>>

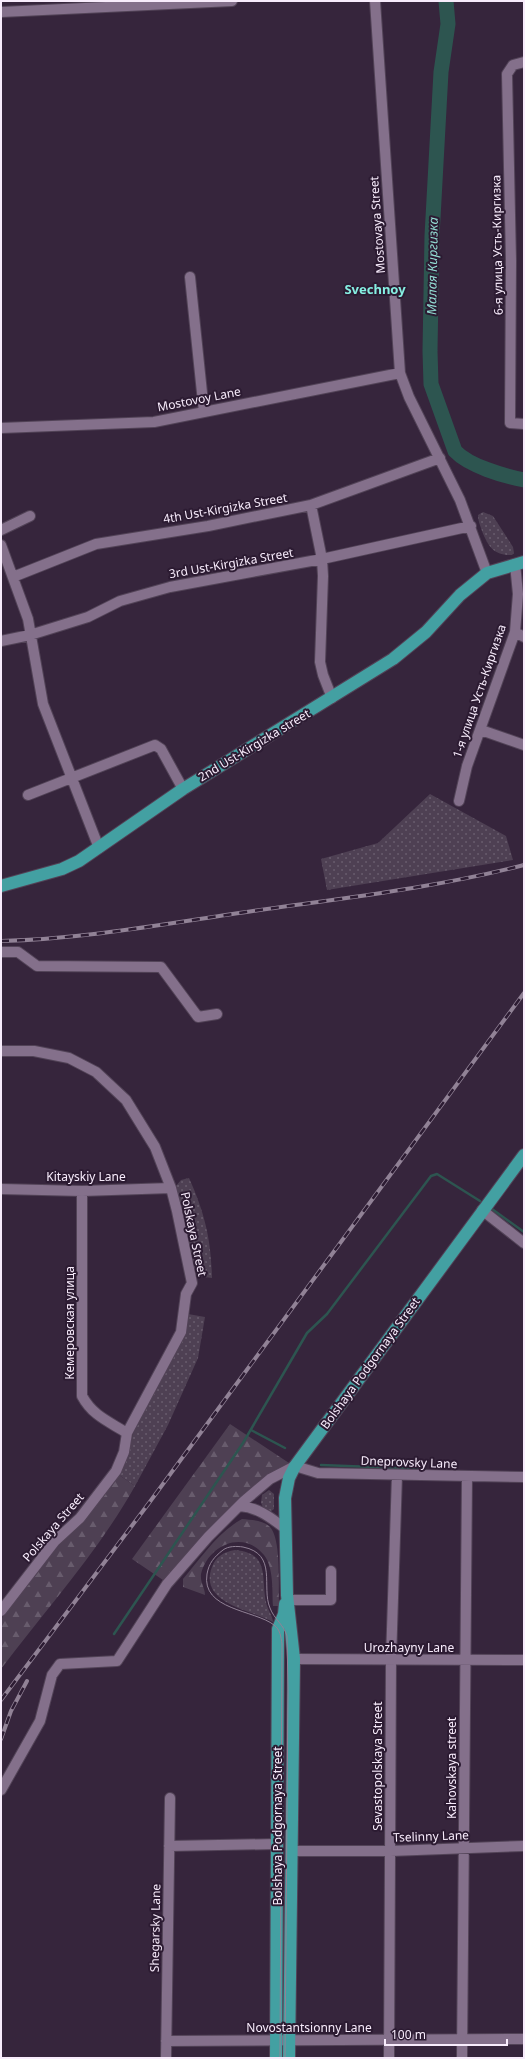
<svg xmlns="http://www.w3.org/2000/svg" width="525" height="2059" font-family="'Noto Sans',sans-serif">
  <defs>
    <pattern id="grass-dots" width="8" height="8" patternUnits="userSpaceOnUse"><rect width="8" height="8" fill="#4e4053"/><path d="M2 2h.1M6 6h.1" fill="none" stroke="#685c6d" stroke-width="1.8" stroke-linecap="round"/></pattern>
    <pattern id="forest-firs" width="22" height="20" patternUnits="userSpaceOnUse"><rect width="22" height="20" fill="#4e4053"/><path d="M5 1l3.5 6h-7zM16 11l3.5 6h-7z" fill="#685c6d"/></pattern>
  </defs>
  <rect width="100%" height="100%" fill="#36253c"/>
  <!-- grass -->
  <path fill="url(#grass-dots)" d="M483,512L493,516L513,547L514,553L512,555C494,556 488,546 482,531C480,525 478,521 478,515Z
    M430,794L506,836L513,860L327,890L321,859L378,843Z
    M189,1178C205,1214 211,1239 212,1278L197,1276L193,1269L175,1187L181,1180Z
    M188,1314L205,1317L198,1358L168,1425L135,1486L119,1475L128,1453L133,1434Z
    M269,1490L274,1494V1509L270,1512L264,1509L261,1503L262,1495Z
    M235,1550C270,1553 261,1577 266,1602C267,1608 273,1617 273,1622C251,1610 198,1603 212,1567C216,1556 224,1552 235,1550Z"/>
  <!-- forest -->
  <path fill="url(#forest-firs)" d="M230,1424L289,1463C242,1490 200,1540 163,1580L132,1559Z
    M119,1475L135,1486C98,1552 47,1608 1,1669V1619L59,1545L83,1520Z
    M242,1519C251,1520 262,1520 269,1526C282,1537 278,1588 279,1606H273C272,1591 274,1568 264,1555C243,1529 208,1545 201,1574C200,1583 205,1588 205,1595L183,1587V1579C201,1558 217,1533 242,1519Z"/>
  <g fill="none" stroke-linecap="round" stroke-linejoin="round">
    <!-- stream -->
    <path stroke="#2d5550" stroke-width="2.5" d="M492,1209L524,1232
      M251,1430L285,1448
      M321,1465L425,1469
      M114,1634L243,1443L307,1333L327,1314L431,1176L437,1174L480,1201"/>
    <!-- river -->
    <path stroke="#2d5550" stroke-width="15" d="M446,1L448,24L441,72L432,236L430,351L431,384L455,451C469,466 504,476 524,480"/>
    <!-- minor casing -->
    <g stroke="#524357" stroke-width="12">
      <path id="minor" d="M375,1L400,373L409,397L460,500L487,573
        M1,12L232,1
        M524,62L513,65L507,74L511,261L510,423L524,424
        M190,277L204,412
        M1,428L154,422L400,373
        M311,505L322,559L323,576L320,662L323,675L332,698
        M1,530L30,516
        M1,545L28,619L43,704L99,848
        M13,577L96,544L208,526L311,505L440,458
        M515,632L524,637
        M1,641L30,635L88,617L120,601L170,587L322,559L471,526
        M481,730L524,745
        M28,795L155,745L161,749L183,789
        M459,801L467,766L515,632L518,594L515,564
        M1,952H18L37,966L161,967L198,1017L217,1014
        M1,1051H34L69,1058L96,1072L126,1100L155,1147L171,1188L177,1211L192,1283L186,1294L181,1332L127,1433L124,1452L116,1471L80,1518L55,1541L1,1611
        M1,1189L82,1191L171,1188
        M82,1191V1396C93,1416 108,1421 127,1433
        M482,1210L524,1243
        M239,1506C258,1507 271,1518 286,1529
        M288,1600H331V1571
        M294,1659L524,1660
        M1,1790L40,1721L52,1675L60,1664L117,1661L167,1584L208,1537L244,1501L270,1479L295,1466L318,1473L524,1477
        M169,1846L276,1844
        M291,1851H390L524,1846
        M166,2041L524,2039
        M166,2058L170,1798
        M389,2058L391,1660L397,1475
        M462,2058L467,1477"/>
    </g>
    <!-- major casing -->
    <g stroke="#524357" stroke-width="14">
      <path id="major" d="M1,886L62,869L79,861L183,789L393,659L426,632L460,595L487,573L524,562
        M276,2058L278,1629L284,1614L285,1604
        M289,2058L294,1659L287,1595L285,1498L289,1478L295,1466L524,1155"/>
    </g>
    <!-- minor -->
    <use href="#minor" stroke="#84708b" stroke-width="10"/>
    <!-- major -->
    <use href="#major" stroke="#43a0a2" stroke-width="12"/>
    <!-- tram -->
    <path stroke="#918296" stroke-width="1" d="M280,2058L282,1644C281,1637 280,1629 274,1625C255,1610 201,1610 207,1574C209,1563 214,1557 223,1550C228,1546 237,1546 243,1547C278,1554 261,1587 270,1608C274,1619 284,1625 287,1636L288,1690L285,2058"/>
    <!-- rail casing -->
    <g stroke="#918296" stroke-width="4">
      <path id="rail" d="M1,941C86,939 170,923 253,911C344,898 435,888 524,865
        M1,1700L149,1503L524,993
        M1,1739L11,1711L27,1681"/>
    </g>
    <!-- rail -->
    <use href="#rail" stroke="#2c1b32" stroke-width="2.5" stroke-dasharray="8" stroke-linecap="butt"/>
  </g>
  <g text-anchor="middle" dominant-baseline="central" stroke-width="4" stroke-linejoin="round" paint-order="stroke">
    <!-- street labels -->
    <g font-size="12" fill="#f8ecfc" stroke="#2c1b32">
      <text transform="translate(377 225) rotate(-94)">Mostovaya Street</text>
      <text transform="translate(497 245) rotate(-91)">6-я улица Усть-Киргизка</text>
      <text transform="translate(199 399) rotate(-11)">Mostovoy Lane</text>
      <text transform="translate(225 508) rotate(-10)">4th Ust-Kirgizka Street</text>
      <text transform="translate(231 563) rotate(-10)">3rd Ust-Kirgizka Street</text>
      <text transform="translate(479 691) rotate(-71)">1-я улица Усть-Киргизка</text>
      <text transform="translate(254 745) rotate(-31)">2nd Ust-Kirgizka street</text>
      <text x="86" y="1176">Kitayskiy Lane</text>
      <text transform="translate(194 1234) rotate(78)">Polskaya Street</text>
      <text transform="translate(69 1323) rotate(-90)">Кемеровская улица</text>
      <text transform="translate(370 1363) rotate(-54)">Bolshaya Podgornaya Street</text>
      <text transform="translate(409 1462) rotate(2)">Dneprovsky Lane</text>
      <text transform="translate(53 1527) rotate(-49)">Polskaya Street</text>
      <text x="409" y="1647">Urozhayny Lane</text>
      <text transform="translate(377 1766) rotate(-90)">Sevastopolskaya Street</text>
      <text transform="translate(451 1768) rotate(-90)">Kahovskaya street</text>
      <text transform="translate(277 1826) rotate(-90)">Bolshaya Podgornaya Street</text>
      <text transform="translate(431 1836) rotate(-2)">Tselinny Lane</text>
      <text transform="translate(155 1928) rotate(-89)">Shegarsky Lane</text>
      <text x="309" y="2027">Novostantsionny Lane</text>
    </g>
    <!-- water labels -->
    <g font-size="13" font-style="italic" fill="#92dcd2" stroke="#2c1b32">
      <text transform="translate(432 266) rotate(-89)">Малая Киргизка</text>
    </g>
    <!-- neighbourhood labels -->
    <g font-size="13" font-weight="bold" fill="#86efe2" stroke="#2c1b32">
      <text x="375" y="289">Svechnoy</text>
    </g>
  </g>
  <!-- border -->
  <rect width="525" height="2059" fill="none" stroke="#f8ecfc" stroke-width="4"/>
  <!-- scale -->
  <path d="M385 2039v6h122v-6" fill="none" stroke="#f8ecfc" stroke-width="2"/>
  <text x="391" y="2039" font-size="12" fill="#f8ecfc" stroke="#2c1b32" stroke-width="3" paint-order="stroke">100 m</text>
</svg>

<<

-- Exercise directions --
Type out the data above once more, exactly, with no images included.

-- Written answer --
<svg xmlns="http://www.w3.org/2000/svg" width="525" height="2059" font-family="'Noto Sans',sans-serif">
  <defs>
    <pattern id="grass-dots" width="8" height="8" patternUnits="userSpaceOnUse"><rect width="8" height="8" fill="#4e4053"/><path d="M2 2h.1M6 6h.1" fill="none" stroke="#685c6d" stroke-width="1.8" stroke-linecap="round"/></pattern>
    <pattern id="forest-firs" width="22" height="20" patternUnits="userSpaceOnUse"><rect width="22" height="20" fill="#4e4053"/><path d="M5 1l3.5 6h-7zM16 11l3.5 6h-7z" fill="#685c6d"/></pattern>
  </defs>
  <rect width="100%" height="100%" fill="#36253c"/>
  <!-- grass -->
  <path fill="url(#grass-dots)" d="M483,512L493,516L513,547L514,553L512,555C494,556 488,546 482,531C480,525 478,521 478,515Z
    M430,794L506,836L513,860L327,890L321,859L378,843Z
    M189,1178C205,1214 211,1239 212,1278L197,1276L193,1269L175,1187L181,1180Z
    M188,1314L205,1317L198,1358L168,1425L135,1486L119,1475L128,1453L133,1434Z
    M269,1490L274,1494V1509L270,1512L264,1509L261,1503L262,1495Z
    M235,1550C270,1553 261,1577 266,1602C267,1608 273,1617 273,1622C251,1610 198,1603 212,1567C216,1556 224,1552 235,1550Z"/>
  <!-- forest -->
  <path fill="url(#forest-firs)" d="M230,1424L289,1463C242,1490 200,1540 163,1580L132,1559Z
    M119,1475L135,1486C98,1552 47,1608 1,1669V1619L59,1545L83,1520Z
    M242,1519C251,1520 262,1520 269,1526C282,1537 278,1588 279,1606H273C272,1591 274,1568 264,1555C243,1529 208,1545 201,1574C200,1583 205,1588 205,1595L183,1587V1579C201,1558 217,1533 242,1519Z"/>
  <g fill="none" stroke-linecap="round" stroke-linejoin="round">
    <!-- stream -->
    <path stroke="#2d5550" stroke-width="2.5" d="M492,1209L524,1232
      M251,1430L285,1448
      M321,1465L425,1469
      M114,1634L243,1443L307,1333L327,1314L431,1176L437,1174L480,1201"/>
    <!-- river -->
    <path stroke="#2d5550" stroke-width="15" d="M446,1L448,24L441,72L432,236L430,351L431,384L455,451C469,466 504,476 524,480"/>
    <!-- minor casing -->
    <g stroke="#524357" stroke-width="12">
      <path id="minor" d="M375,1L400,373L409,397L460,500L487,573
        M1,12L232,1
        M524,62L513,65L507,74L511,261L510,423L524,424
        M190,277L204,412
        M1,428L154,422L400,373
        M311,505L322,559L323,576L320,662L323,675L332,698
        M1,530L30,516
        M1,545L28,619L43,704L99,848
        M13,577L96,544L208,526L311,505L440,458
        M515,632L524,637
        M1,641L30,635L88,617L120,601L170,587L322,559L471,526
        M481,730L524,745
        M28,795L155,745L161,749L183,789
        M459,801L467,766L515,632L518,594L515,564
        M1,952H18L37,966L161,967L198,1017L217,1014
        M1,1051H34L69,1058L96,1072L126,1100L155,1147L171,1188L177,1211L192,1283L186,1294L181,1332L127,1433L124,1452L116,1471L80,1518L55,1541L1,1611
        M1,1189L82,1191L171,1188
        M82,1191V1396C93,1416 108,1421 127,1433
        M482,1210L524,1243
        M239,1506C258,1507 271,1518 286,1529
        M288,1600H331V1571
        M294,1659L524,1660
        M1,1790L40,1721L52,1675L60,1664L117,1661L167,1584L208,1537L244,1501L270,1479L295,1466L318,1473L524,1477
        M169,1846L276,1844
        M291,1851H390L524,1846
        M166,2041L524,2039
        M166,2058L170,1798
        M389,2058L391,1660L397,1475
        M462,2058L467,1477"/>
    </g>
    <!-- major casing -->
    <g stroke="#524357" stroke-width="14">
      <path id="major" d="M1,886L62,869L79,861L183,789L393,659L426,632L460,595L487,573L524,562
        M276,2058L278,1629L284,1614L285,1604
        M289,2058L294,1659L287,1595L285,1498L289,1478L295,1466L524,1155"/>
    </g>
    <!-- minor -->
    <use href="#minor" stroke="#84708b" stroke-width="10"/>
    <!-- major -->
    <use href="#major" stroke="#43a0a2" stroke-width="12"/>
    <!-- tram -->
    <path stroke="#918296" stroke-width="1" d="M280,2058L282,1644C281,1637 280,1629 274,1625C255,1610 201,1610 207,1574C209,1563 214,1557 223,1550C228,1546 237,1546 243,1547C278,1554 261,1587 270,1608C274,1619 284,1625 287,1636L288,1690L285,2058"/>
    <!-- rail casing -->
    <g stroke="#918296" stroke-width="4">
      <path id="rail" d="M1,941C86,939 170,923 253,911C344,898 435,888 524,865
        M1,1700L149,1503L524,993
        M1,1739L11,1711L27,1681"/>
    </g>
    <!-- rail -->
    <use href="#rail" stroke="#2c1b32" stroke-width="2.5" stroke-dasharray="8" stroke-linecap="butt"/>
  </g>
  <g text-anchor="middle" dominant-baseline="central" stroke-width="4" stroke-linejoin="round" paint-order="stroke">
    <!-- street labels -->
    <g font-size="12" fill="#f8ecfc" stroke="#2c1b32">
      <text transform="translate(377 225) rotate(-94)">Mostovaya Street</text>
      <text transform="translate(497 245) rotate(-91)">6-я улица Усть-Киргизка</text>
      <text transform="translate(199 399) rotate(-11)">Mostovoy Lane</text>
      <text transform="translate(225 508) rotate(-10)">4th Ust-Kirgizka Street</text>
      <text transform="translate(231 563) rotate(-10)">3rd Ust-Kirgizka Street</text>
      <text transform="translate(479 691) rotate(-71)">1-я улица Усть-Киргизка</text>
      <text transform="translate(254 745) rotate(-31)">2nd Ust-Kirgizka street</text>
      <text x="86" y="1176">Kitayskiy Lane</text>
      <text transform="translate(194 1234) rotate(78)">Polskaya Street</text>
      <text transform="translate(69 1323) rotate(-90)">Кемеровская улица</text>
      <text transform="translate(370 1363) rotate(-54)">Bolshaya Podgornaya Street</text>
      <text transform="translate(409 1462) rotate(2)">Dneprovsky Lane</text>
      <text transform="translate(53 1527) rotate(-49)">Polskaya Street</text>
      <text x="409" y="1647">Urozhayny Lane</text>
      <text transform="translate(377 1766) rotate(-90)">Sevastopolskaya Street</text>
      <text transform="translate(451 1768) rotate(-90)">Kahovskaya street</text>
      <text transform="translate(277 1826) rotate(-90)">Bolshaya Podgornaya Street</text>
      <text transform="translate(431 1836) rotate(-2)">Tselinny Lane</text>
      <text transform="translate(155 1928) rotate(-89)">Shegarsky Lane</text>
      <text x="309" y="2027">Novostantsionny Lane</text>
    </g>
    <!-- water labels -->
    <g font-size="13" font-style="italic" fill="#92dcd2" stroke="#2c1b32">
      <text transform="translate(432 266) rotate(-89)">Малая Киргизка</text>
    </g>
    <!-- neighbourhood labels -->
    <g font-size="13" font-weight="bold" fill="#86efe2" stroke="#2c1b32">
      <text x="375" y="289">Svechnoy</text>
    </g>
  </g>
  <!-- border -->
  <rect width="525" height="2059" fill="none" stroke="#f8ecfc" stroke-width="4"/>
  <!-- scale -->
  <path d="M385 2039v6h122v-6" fill="none" stroke="#f8ecfc" stroke-width="2"/>
  <text x="391" y="2039" font-size="12" fill="#f8ecfc" stroke="#2c1b32" stroke-width="3" paint-order="stroke">100 m</text>
</svg>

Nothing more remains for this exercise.